- **Collected data**:
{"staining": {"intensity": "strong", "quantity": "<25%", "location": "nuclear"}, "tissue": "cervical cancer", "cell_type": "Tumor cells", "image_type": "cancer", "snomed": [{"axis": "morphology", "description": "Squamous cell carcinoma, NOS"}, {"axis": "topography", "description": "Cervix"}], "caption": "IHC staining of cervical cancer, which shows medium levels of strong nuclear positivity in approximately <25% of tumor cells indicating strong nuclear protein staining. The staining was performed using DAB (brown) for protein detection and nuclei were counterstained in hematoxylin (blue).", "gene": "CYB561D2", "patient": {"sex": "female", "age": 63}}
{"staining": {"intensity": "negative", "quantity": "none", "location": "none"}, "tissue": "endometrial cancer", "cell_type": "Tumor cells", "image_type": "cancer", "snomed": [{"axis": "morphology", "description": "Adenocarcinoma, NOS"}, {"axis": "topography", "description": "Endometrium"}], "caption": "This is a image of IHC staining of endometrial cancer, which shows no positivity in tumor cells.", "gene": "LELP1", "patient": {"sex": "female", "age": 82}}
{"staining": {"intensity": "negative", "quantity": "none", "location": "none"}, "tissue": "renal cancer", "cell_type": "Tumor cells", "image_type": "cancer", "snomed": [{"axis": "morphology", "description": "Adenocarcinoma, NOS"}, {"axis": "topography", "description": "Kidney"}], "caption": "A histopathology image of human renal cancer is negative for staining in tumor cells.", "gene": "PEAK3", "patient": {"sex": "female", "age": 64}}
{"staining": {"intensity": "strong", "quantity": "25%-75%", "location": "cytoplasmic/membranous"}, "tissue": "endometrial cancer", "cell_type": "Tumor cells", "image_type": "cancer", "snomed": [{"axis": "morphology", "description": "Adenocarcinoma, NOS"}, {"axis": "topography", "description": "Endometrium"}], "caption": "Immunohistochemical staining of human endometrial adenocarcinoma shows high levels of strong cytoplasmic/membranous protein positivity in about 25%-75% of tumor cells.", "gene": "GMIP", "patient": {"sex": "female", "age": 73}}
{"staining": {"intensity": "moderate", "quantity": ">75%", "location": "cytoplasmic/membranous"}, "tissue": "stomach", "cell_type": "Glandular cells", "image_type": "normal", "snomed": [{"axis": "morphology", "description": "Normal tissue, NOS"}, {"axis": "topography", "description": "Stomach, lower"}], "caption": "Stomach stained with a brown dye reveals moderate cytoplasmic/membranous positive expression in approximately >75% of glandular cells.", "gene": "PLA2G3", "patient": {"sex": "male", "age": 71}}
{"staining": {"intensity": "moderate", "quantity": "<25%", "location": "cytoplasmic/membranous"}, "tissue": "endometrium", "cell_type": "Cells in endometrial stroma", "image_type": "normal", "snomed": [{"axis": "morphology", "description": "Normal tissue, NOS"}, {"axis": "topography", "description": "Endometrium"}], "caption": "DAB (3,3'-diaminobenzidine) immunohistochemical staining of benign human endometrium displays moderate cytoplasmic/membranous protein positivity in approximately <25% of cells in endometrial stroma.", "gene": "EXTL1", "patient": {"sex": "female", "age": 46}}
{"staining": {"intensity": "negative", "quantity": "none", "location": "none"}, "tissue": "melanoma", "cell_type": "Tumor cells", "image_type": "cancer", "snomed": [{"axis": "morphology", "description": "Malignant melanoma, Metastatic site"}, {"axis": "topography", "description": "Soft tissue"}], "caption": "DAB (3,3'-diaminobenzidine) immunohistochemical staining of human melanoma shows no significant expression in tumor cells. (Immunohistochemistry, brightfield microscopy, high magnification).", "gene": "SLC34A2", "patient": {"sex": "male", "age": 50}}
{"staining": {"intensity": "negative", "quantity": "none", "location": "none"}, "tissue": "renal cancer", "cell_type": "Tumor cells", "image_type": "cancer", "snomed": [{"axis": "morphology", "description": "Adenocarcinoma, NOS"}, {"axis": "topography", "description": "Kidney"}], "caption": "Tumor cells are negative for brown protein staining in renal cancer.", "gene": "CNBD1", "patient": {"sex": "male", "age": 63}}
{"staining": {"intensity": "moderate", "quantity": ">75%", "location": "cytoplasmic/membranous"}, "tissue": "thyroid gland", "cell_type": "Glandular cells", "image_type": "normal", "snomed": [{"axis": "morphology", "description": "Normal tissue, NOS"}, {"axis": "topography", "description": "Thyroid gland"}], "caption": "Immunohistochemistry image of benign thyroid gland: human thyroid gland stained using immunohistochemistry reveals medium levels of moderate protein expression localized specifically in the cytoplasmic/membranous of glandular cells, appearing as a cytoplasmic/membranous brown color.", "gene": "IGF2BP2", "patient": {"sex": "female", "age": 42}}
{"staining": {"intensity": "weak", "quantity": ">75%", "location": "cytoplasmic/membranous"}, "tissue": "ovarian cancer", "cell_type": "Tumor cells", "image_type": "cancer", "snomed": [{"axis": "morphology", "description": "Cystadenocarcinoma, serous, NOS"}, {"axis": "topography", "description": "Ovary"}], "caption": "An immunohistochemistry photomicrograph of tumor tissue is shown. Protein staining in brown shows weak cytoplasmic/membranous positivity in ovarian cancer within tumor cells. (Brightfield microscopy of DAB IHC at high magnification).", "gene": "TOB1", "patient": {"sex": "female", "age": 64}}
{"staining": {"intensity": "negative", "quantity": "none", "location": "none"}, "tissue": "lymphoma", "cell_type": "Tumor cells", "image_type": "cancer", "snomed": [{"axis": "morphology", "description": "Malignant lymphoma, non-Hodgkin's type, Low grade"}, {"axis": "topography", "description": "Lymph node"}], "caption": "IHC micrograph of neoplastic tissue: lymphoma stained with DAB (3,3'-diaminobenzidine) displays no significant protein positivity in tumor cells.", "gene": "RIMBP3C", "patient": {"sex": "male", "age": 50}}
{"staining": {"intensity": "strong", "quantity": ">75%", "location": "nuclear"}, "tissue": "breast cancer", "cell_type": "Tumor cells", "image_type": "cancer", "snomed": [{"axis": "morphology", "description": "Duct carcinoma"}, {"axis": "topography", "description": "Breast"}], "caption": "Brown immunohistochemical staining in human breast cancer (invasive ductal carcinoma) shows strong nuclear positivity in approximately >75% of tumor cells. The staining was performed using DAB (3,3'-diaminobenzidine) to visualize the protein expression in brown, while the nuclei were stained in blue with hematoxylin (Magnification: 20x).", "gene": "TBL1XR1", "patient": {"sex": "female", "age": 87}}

- **Activity**: Each entry shown above should be transcribed exactly as written.

- **Reply**:
{"staining": {"intensity": "strong", "quantity": "<25%", "location": "nuclear"}, "tissue": "cervical cancer", "cell_type": "Tumor cells", "image_type": "cancer", "snomed": [{"axis": "morphology", "description": "Squamous cell carcinoma, NOS"}, {"axis": "topography", "description": "Cervix"}], "caption": "IHC staining of cervical cancer, which shows medium levels of strong nuclear positivity in approximately <25% of tumor cells indicating strong nuclear protein staining. The staining was performed using DAB (brown) for protein detection and nuclei were counterstained in hematoxylin (blue).", "gene": "CYB561D2", "patient": {"sex": "female", "age": 63}}
{"staining": {"intensity": "negative", "quantity": "none", "location": "none"}, "tissue": "endometrial cancer", "cell_type": "Tumor cells", "image_type": "cancer", "snomed": [{"axis": "morphology", "description": "Adenocarcinoma, NOS"}, {"axis": "topography", "description": "Endometrium"}], "caption": "This is a image of IHC staining of endometrial cancer, which shows no positivity in tumor cells.", "gene": "LELP1", "patient": {"sex": "female", "age": 82}}
{"staining": {"intensity": "negative", "quantity": "none", "location": "none"}, "tissue": "renal cancer", "cell_type": "Tumor cells", "image_type": "cancer", "snomed": [{"axis": "morphology", "description": "Adenocarcinoma, NOS"}, {"axis": "topography", "description": "Kidney"}], "caption": "A histopathology image of human renal cancer is negative for staining in tumor cells.", "gene": "PEAK3", "patient": {"sex": "female", "age": 64}}
{"staining": {"intensity": "strong", "quantity": "25%-75%", "location": "cytoplasmic/membranous"}, "tissue": "endometrial cancer", "cell_type": "Tumor cells", "image_type": "cancer", "snomed": [{"axis": "morphology", "description": "Adenocarcinoma, NOS"}, {"axis": "topography", "description": "Endometrium"}], "caption": "Immunohistochemical staining of human endometrial adenocarcinoma shows high levels of strong cytoplasmic/membranous protein positivity in about 25%-75% of tumor cells.", "gene": "GMIP", "patient": {"sex": "female", "age": 73}}
{"staining": {"intensity": "moderate", "quantity": ">75%", "location": "cytoplasmic/membranous"}, "tissue": "stomach", "cell_type": "Glandular cells", "image_type": "normal", "snomed": [{"axis": "morphology", "description": "Normal tissue, NOS"}, {"axis": "topography", "description": "Stomach, lower"}], "caption": "Stomach stained with a brown dye reveals moderate cytoplasmic/membranous positive expression in approximately >75% of glandular cells.", "gene": "PLA2G3", "patient": {"sex": "male", "age": 71}}
{"staining": {"intensity": "moderate", "quantity": "<25%", "location": "cytoplasmic/membranous"}, "tissue": "endometrium", "cell_type": "Cells in endometrial stroma", "image_type": "normal", "snomed": [{"axis": "morphology", "description": "Normal tissue, NOS"}, {"axis": "topography", "description": "Endometrium"}], "caption": "DAB (3,3'-diaminobenzidine) immunohistochemical staining of benign human endometrium displays moderate cytoplasmic/membranous protein positivity in approximately <25% of cells in endometrial stroma.", "gene": "EXTL1", "patient": {"sex": "female", "age": 46}}
{"staining": {"intensity": "negative", "quantity": "none", "location": "none"}, "tissue": "melanoma", "cell_type": "Tumor cells", "image_type": "cancer", "snomed": [{"axis": "morphology", "description": "Malignant melanoma, Metastatic site"}, {"axis": "topography", "description": "Soft tissue"}], "caption": "DAB (3,3'-diaminobenzidine) immunohistochemical staining of human melanoma shows no significant expression in tumor cells. (Immunohistochemistry, brightfield microscopy, high magnification).", "gene": "SLC34A2", "patient": {"sex": "male", "age": 50}}
{"staining": {"intensity": "negative", "quantity": "none", "location": "none"}, "tissue": "renal cancer", "cell_type": "Tumor cells", "image_type": "cancer", "snomed": [{"axis": "morphology", "description": "Adenocarcinoma, NOS"}, {"axis": "topography", "description": "Kidney"}], "caption": "Tumor cells are negative for brown protein staining in renal cancer.", "gene": "CNBD1", "patient": {"sex": "male", "age": 63}}
{"staining": {"intensity": "moderate", "quantity": ">75%", "location": "cytoplasmic/membranous"}, "tissue": "thyroid gland", "cell_type": "Glandular cells", "image_type": "normal", "snomed": [{"axis": "morphology", "description": "Normal tissue, NOS"}, {"axis": "topography", "description": "Thyroid gland"}], "caption": "Immunohistochemistry image of benign thyroid gland: human thyroid gland stained using immunohistochemistry reveals medium levels of moderate protein expression localized specifically in the cytoplasmic/membranous of glandular cells, appearing as a cytoplasmic/membranous brown color.", "gene": "IGF2BP2", "patient": {"sex": "female", "age": 42}}
{"staining": {"intensity": "weak", "quantity": ">75%", "location": "cytoplasmic/membranous"}, "tissue": "ovarian cancer", "cell_type": "Tumor cells", "image_type": "cancer", "snomed": [{"axis": "morphology", "description": "Cystadenocarcinoma, serous, NOS"}, {"axis": "topography", "description": "Ovary"}], "caption": "An immunohistochemistry photomicrograph of tumor tissue is shown. Protein staining in brown shows weak cytoplasmic/membranous positivity in ovarian cancer within tumor cells. (Brightfield microscopy of DAB IHC at high magnification).", "gene": "TOB1", "patient": {"sex": "female", "age": 64}}
{"staining": {"intensity": "negative", "quantity": "none", "location": "none"}, "tissue": "lymphoma", "cell_type": "Tumor cells", "image_type": "cancer", "snomed": [{"axis": "morphology", "description": "Malignant lymphoma, non-Hodgkin's type, Low grade"}, {"axis": "topography", "description": "Lymph node"}], "caption": "IHC micrograph of neoplastic tissue: lymphoma stained with DAB (3,3'-diaminobenzidine) displays no significant protein positivity in tumor cells.", "gene": "RIMBP3C", "patient": {"sex": "male", "age": 50}}
{"staining": {"intensity": "strong", "quantity": ">75%", "location": "nuclear"}, "tissue": "breast cancer", "cell_type": "Tumor cells", "image_type": "cancer", "snomed": [{"axis": "morphology", "description": "Duct carcinoma"}, {"axis": "topography", "description": "Breast"}], "caption": "Brown immunohistochemical staining in human breast cancer (invasive ductal carcinoma) shows strong nuclear positivity in approximately >75% of tumor cells. The staining was performed using DAB (3,3'-diaminobenzidine) to visualize the protein expression in brown, while the nuclei were stained in blue with hematoxylin (Magnification: 20x).", "gene": "TBL1XR1", "patient": {"sex": "female", "age": 87}}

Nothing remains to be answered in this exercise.